Mas, deixando de lado o número de mortos, independentemente de qual imagem, papel ou sistema de crenças escolhemos para encontrar Satanás, acho que a maioria dos valores satânicos – liberdade, autonomia, curiosidade, justiça, prazer – soam notavelmente pagãos para mim. E além dos nomes, não consigo ver como ele é diferente do Deus Chifrudo que já convidamos para os círculos wiccanos. Na verdade, eu sei que o sumo sacerdote do meu clã e outros wiccanos da era dos anos 70 costumavam se vestir de Satanás para exibir sua origem pagã.

Isso me traz de volta a Valiente, Buckland e ao Conselho Americano de Bruxas. As pessoas tendem a não oferecer conselhos contra certos comportamentos, a menos que já os estejam praticando. Então, eu suspeito que as primeiras gerações de wiccanos também estavam tentando recuperar Satanás da imaginação cristã. A cautela aconselhada pelos wiccanos públicos provavelmente é em parte para agradecer por que temos uma linhagem ininterrupta de Wicca ainda se espalhando pelo mundo hoje (e por que não enfrentamos o peso da histeria cristã sobre o ritual de abuso satânico).

No entanto, é uma nova era. E grupos como o Satanic Temple estão por aí como orgulhosos satanistas desafiando publicamente o privilégio cristão e o dogma anti-LGBT+ e anti-aborto dos grupos evangélicos. Mesmo a Church of Satan s tem defendido publicamente a aceitação de pessoas LGBT+ (The Satanic Bible, 1969, pg. 67-68) desde os anos 60 – e recebia bem inclusive os assexuais.

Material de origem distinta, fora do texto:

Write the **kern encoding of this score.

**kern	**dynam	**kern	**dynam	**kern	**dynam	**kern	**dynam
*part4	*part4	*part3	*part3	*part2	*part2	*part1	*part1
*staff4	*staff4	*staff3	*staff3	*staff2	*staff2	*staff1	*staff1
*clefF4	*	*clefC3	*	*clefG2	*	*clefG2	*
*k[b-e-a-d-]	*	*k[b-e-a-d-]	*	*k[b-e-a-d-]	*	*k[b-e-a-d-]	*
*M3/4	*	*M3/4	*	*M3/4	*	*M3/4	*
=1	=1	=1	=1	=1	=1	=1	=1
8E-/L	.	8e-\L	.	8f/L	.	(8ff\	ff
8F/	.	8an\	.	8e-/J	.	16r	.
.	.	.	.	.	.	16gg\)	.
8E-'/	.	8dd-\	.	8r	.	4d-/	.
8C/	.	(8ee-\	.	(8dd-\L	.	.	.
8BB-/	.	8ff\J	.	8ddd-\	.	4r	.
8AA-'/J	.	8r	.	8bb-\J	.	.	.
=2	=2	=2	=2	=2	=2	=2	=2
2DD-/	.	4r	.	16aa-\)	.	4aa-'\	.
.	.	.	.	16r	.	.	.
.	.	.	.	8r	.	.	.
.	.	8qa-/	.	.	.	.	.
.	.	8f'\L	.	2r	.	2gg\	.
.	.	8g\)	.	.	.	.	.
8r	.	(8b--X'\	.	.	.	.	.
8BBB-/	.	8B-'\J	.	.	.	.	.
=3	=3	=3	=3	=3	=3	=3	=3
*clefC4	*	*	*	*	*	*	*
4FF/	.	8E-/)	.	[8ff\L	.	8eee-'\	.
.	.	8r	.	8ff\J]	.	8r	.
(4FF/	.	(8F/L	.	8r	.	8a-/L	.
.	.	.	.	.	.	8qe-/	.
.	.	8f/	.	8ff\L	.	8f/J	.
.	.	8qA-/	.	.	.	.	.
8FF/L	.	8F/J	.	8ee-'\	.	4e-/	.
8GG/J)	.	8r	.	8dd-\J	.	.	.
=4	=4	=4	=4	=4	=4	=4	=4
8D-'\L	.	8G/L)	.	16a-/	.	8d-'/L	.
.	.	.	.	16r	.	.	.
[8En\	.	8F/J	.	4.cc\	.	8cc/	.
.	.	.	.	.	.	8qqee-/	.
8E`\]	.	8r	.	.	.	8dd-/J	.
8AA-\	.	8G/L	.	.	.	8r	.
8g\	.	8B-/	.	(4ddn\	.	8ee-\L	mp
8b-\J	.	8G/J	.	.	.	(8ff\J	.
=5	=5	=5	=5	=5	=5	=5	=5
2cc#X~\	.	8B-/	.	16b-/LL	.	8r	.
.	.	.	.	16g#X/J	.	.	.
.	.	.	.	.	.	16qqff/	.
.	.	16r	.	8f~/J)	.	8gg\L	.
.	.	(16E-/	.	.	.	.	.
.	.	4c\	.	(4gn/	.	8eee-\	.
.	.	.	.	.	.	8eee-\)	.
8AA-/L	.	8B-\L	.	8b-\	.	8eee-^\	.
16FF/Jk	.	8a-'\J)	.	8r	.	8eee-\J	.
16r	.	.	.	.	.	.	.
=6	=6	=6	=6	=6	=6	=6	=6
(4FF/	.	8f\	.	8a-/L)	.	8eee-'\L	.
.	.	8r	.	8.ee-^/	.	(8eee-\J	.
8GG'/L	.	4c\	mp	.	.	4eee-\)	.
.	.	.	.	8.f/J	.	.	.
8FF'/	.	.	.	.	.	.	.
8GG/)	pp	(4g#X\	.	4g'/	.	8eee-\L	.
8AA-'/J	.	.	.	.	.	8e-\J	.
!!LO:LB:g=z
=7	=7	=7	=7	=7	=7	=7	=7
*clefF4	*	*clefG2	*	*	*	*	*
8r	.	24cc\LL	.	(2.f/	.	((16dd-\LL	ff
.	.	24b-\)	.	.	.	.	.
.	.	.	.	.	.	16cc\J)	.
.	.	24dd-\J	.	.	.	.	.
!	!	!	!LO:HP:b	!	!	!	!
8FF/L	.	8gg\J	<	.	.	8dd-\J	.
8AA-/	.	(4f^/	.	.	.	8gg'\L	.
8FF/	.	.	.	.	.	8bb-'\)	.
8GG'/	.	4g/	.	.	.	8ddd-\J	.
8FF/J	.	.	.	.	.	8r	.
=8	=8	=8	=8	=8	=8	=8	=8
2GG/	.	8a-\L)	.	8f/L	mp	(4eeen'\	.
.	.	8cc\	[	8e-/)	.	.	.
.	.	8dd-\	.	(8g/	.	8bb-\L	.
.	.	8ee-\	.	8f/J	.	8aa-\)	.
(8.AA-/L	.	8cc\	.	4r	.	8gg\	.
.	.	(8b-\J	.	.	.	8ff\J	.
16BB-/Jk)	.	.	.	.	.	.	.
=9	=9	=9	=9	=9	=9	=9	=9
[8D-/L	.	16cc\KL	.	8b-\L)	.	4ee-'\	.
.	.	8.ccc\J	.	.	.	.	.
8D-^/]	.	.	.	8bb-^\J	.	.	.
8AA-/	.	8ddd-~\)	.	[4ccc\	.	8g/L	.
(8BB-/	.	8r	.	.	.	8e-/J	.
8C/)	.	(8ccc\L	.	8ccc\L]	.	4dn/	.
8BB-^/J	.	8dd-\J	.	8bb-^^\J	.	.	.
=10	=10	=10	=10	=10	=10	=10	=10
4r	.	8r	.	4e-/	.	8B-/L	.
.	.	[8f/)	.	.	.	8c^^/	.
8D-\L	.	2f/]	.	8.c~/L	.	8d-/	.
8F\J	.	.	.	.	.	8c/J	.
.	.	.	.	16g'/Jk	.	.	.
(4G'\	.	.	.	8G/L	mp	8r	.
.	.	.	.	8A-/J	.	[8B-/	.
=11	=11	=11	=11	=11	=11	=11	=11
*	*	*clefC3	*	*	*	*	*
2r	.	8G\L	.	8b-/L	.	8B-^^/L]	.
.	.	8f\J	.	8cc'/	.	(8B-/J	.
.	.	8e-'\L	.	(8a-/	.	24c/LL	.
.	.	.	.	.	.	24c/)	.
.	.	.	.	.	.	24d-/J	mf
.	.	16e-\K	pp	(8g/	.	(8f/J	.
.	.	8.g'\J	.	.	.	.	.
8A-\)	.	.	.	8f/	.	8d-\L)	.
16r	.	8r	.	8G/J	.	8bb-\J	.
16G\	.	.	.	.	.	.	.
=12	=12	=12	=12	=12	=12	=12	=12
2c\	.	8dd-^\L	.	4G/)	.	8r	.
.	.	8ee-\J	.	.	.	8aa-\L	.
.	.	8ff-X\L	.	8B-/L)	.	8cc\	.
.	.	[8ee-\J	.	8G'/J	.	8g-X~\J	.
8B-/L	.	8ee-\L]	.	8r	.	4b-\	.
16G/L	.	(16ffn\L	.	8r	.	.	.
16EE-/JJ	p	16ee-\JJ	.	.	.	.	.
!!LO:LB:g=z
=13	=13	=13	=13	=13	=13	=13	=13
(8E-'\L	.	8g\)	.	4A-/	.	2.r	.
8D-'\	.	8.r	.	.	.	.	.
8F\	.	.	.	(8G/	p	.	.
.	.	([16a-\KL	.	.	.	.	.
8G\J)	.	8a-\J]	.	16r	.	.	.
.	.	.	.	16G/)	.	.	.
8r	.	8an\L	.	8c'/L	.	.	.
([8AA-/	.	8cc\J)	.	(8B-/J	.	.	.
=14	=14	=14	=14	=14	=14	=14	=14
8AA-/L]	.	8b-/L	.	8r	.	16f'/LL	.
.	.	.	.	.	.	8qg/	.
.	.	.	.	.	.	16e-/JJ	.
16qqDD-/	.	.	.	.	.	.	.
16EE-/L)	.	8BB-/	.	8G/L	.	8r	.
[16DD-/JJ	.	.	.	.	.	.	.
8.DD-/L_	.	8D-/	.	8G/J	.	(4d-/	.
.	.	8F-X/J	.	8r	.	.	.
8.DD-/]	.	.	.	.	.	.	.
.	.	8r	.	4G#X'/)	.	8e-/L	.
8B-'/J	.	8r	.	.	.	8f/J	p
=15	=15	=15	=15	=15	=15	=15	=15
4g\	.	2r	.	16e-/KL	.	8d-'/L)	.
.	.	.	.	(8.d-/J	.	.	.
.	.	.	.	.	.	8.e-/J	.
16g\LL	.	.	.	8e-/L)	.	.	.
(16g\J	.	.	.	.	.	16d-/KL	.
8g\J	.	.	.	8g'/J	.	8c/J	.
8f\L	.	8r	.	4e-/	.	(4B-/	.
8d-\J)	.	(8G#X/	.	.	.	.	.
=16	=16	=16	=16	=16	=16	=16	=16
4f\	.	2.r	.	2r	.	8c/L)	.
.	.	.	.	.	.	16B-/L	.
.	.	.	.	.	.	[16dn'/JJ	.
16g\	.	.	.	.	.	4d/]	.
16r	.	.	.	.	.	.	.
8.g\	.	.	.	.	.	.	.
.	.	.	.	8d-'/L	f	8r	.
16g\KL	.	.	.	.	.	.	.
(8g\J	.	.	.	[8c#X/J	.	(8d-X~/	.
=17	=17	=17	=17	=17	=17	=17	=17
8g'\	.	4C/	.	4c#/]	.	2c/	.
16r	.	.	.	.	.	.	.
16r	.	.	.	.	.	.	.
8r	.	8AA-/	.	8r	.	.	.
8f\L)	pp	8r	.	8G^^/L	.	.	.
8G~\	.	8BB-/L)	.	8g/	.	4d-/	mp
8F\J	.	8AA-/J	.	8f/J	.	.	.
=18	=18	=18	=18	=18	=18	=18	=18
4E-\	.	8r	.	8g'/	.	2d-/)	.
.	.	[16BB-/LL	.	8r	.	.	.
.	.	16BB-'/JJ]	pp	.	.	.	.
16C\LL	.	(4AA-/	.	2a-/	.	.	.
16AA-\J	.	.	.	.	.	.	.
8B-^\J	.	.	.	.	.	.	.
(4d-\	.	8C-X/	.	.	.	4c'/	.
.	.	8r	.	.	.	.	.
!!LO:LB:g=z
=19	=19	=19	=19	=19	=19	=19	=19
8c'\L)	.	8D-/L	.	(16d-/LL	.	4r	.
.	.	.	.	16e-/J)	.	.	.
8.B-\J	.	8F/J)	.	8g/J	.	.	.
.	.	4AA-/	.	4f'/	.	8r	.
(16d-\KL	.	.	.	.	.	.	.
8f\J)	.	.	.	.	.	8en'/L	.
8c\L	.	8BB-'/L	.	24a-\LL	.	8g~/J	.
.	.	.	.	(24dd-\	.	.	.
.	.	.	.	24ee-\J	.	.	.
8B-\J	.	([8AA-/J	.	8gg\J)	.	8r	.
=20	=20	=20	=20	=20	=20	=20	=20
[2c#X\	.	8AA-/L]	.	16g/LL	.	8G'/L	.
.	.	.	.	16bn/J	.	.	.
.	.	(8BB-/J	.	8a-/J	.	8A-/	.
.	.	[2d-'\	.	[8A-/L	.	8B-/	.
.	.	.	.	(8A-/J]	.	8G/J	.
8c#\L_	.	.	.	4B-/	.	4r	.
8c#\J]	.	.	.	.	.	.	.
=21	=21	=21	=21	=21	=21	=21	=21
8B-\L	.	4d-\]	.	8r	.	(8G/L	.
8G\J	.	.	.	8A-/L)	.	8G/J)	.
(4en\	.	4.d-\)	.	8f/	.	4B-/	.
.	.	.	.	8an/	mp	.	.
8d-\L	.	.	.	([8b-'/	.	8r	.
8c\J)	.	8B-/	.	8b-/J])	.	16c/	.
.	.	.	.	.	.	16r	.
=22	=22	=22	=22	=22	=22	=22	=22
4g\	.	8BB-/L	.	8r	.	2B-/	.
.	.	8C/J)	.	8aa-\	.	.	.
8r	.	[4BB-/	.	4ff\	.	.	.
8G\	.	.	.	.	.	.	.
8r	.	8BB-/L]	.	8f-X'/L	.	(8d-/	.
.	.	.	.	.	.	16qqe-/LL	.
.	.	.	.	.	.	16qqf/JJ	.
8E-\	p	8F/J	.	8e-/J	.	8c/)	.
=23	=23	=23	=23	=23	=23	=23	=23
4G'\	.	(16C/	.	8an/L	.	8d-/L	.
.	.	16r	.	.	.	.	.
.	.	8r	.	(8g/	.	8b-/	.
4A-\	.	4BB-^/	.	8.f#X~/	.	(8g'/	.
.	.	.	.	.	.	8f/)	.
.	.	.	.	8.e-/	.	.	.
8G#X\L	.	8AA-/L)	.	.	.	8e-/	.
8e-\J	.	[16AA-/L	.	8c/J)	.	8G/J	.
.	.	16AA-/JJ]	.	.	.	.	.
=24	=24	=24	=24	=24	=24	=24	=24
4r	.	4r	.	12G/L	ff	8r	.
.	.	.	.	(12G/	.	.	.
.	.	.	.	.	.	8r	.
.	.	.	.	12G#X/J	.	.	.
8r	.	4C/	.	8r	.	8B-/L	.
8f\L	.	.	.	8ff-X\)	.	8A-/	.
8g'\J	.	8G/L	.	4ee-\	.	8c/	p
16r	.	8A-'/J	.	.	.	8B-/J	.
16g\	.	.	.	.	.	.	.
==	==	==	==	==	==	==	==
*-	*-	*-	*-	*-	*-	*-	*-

Esses são valores que compartilho como wiccan e quero conhecer satanistas para ajudar a se manifestar no mundo em geral. Acho que esses são valores que muitos de nós compartilhamos e trabalhamos duro para construir em nossa comunidade. Então, quero dizer que meus círculos estão abertos aos satanistas. Acho que há espaço suficiente para convidar de volta alguns dos pensamentos do Capiroto (Old George) e talvez até uma adaptação daquela história de criação luciférica de Aradia também. Meu Deus Chifrudo é o mesmo arquétipo que inspira os satanistas. . Dr. Herbert Sloane, que fundou o Ofite Cultus Satanas em 1948, na verdade descreveu o Deus Chifrudo como Satanás neste memorando de 1968.  E acho que compartilhamos muito mais pontos em comum do que diferenças. Juntos, acho que tanto a Wicca quanto o satanismo estão mudando o mundo para melhor.

Seguindo em frente, espero que outros wiccanos considerem como a imaginação cristã formou sua compreensão de Satanás antes de descartar os satanistas como inerentemente irreconciliáveis ​​com nossa religião. Quanto a mim, a Wicca oferece um refúgio psicológico seguro da colonização espiritual do cristianismo em que fui criado. Estereótipos cristãos de satanismo e medo de personagens ou valores satânicos são crenças mal informadas que eu simplesmente superei.